Cost and latency considerations

When comparing OpenAI vs open-source, do not only look at per-1K token costs. Ask:

  • What is my target latency for query-time retrieval?
  • How many documents or chunks do I expect to index over a year?
  • How often will I re-embed due to schema changes or chunking strategy changes?

OpenAI gives you predictable, pay-per-use economics.

Open-source gives you:

  • Higher upfront cost (infra, engineering)
  • Much lower marginal cost for high volumes

For RAG systems at scale, it often pays to:

  1. Start with OpenAI for speed to market.
  2. Once you understand your volumes and failure modes, transition critical indices to open-source embeddings.
  3. Use the same evaluation harness for both, to ensure quality stays the same or improves.

Hybrid strategies that work well

In practice, the best systems often combine both worlds.

Strategy 1: OpenAI for queries, OSS for documents

You can train (or choose) an open-source model that is compatible with OpenAI embeddings in vector space, or at least evaluate them side-by-side. A more common pattern is:

  • Embed documents with a strong open-source model you control.
  • Embed queries with the same model in production.
  • Use OpenAI generative models for the final RAG response.

This keeps retrieval private and cheap, while still benefiting from OpenAI for generation.

Strategy 2: OSS for sensitive indices, OpenAI for everything else

Split your indices by sensitivity:

  • private_index with open-source embeddings and on-prem vector DB.
  • public_index with OpenAI embeddings and a managed vector DB.

At query time, you hit both indices, then merge results before passing them to your RAG pipeline.

Strategy 3: OSS baseline with OpenAI as a fallback

In early phases, you may:

  • Use an open-source model by default.
  • Log queries with low retrieval confidence (for example low max similarity score).
  • For those, optionally try OpenAI embeddings and measure if they retrieve better content.

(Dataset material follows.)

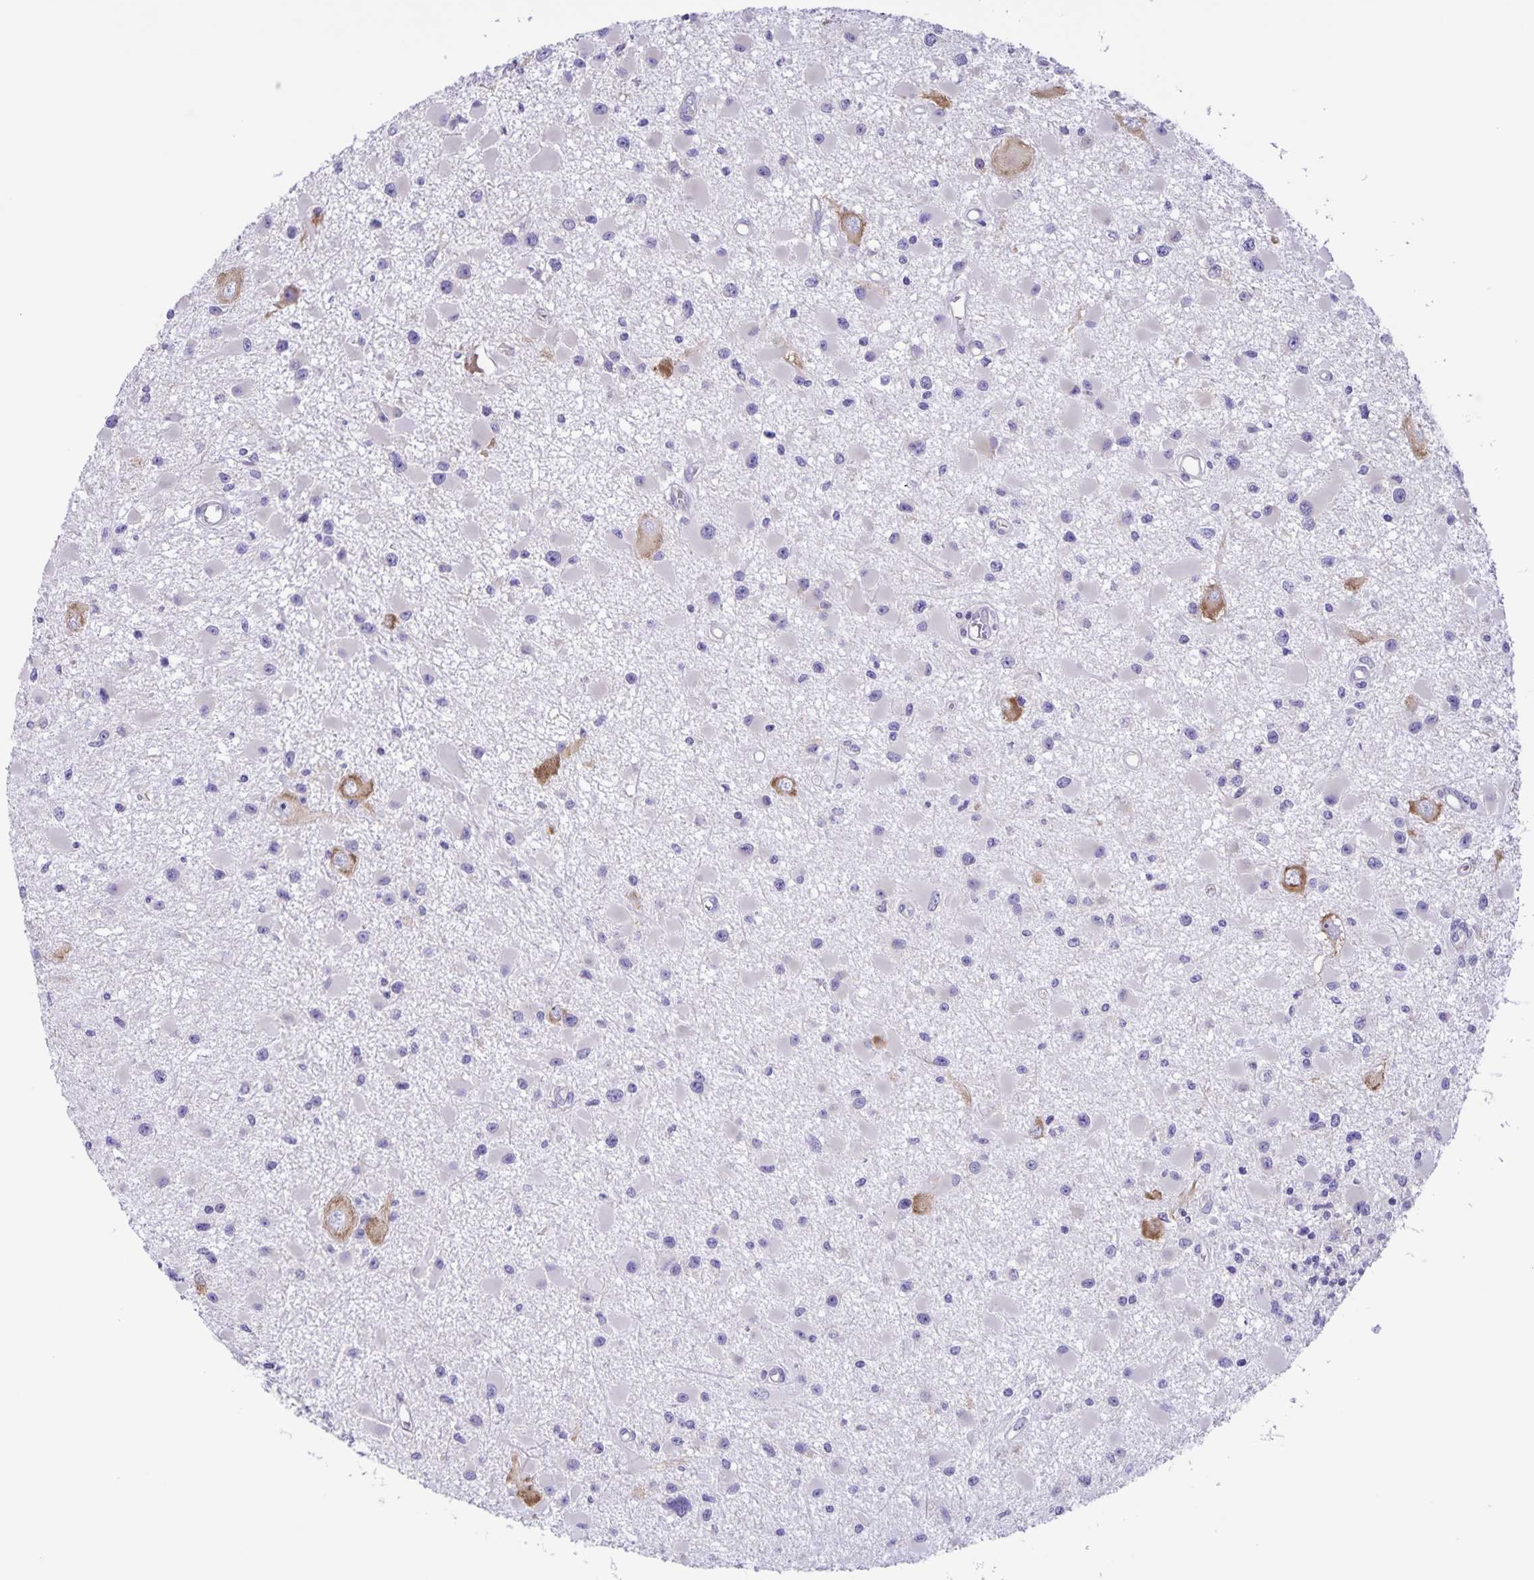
{"staining": {"intensity": "negative", "quantity": "none", "location": "none"}, "tissue": "glioma", "cell_type": "Tumor cells", "image_type": "cancer", "snomed": [{"axis": "morphology", "description": "Glioma, malignant, High grade"}, {"axis": "topography", "description": "Brain"}], "caption": "Immunohistochemistry (IHC) image of human glioma stained for a protein (brown), which reveals no staining in tumor cells.", "gene": "CAPSL", "patient": {"sex": "male", "age": 54}}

This gives you a real-world A/B style evaluation without fully committing.

Key Takeaways

  • Embedding models are core infrastructure for RAG, search, and clustering, not just a detail.
  • OpenAI embeddings are strong, easy to use, and great for generic English content at modest scale.
  • Open-source embeddings shine when you need privacy, scale, or domain-specific performance.
  • Benchmarks like MTEB help, but you must evaluate models on your own queries and documents.
  • Cost tradeoffs change with volume: APIs are cheap at low scale, infra wins at high scale.
  • Hybrid setups are often best: private OSS embeddings for sensitive data, OpenAI for public or less critical indices.
  • Reuse your RAG evaluation stack (metrics, labeled queries) to compare embedding models objectively.
  • Choose embeddings with the same care you choose your LLM - they can make or break your system quality.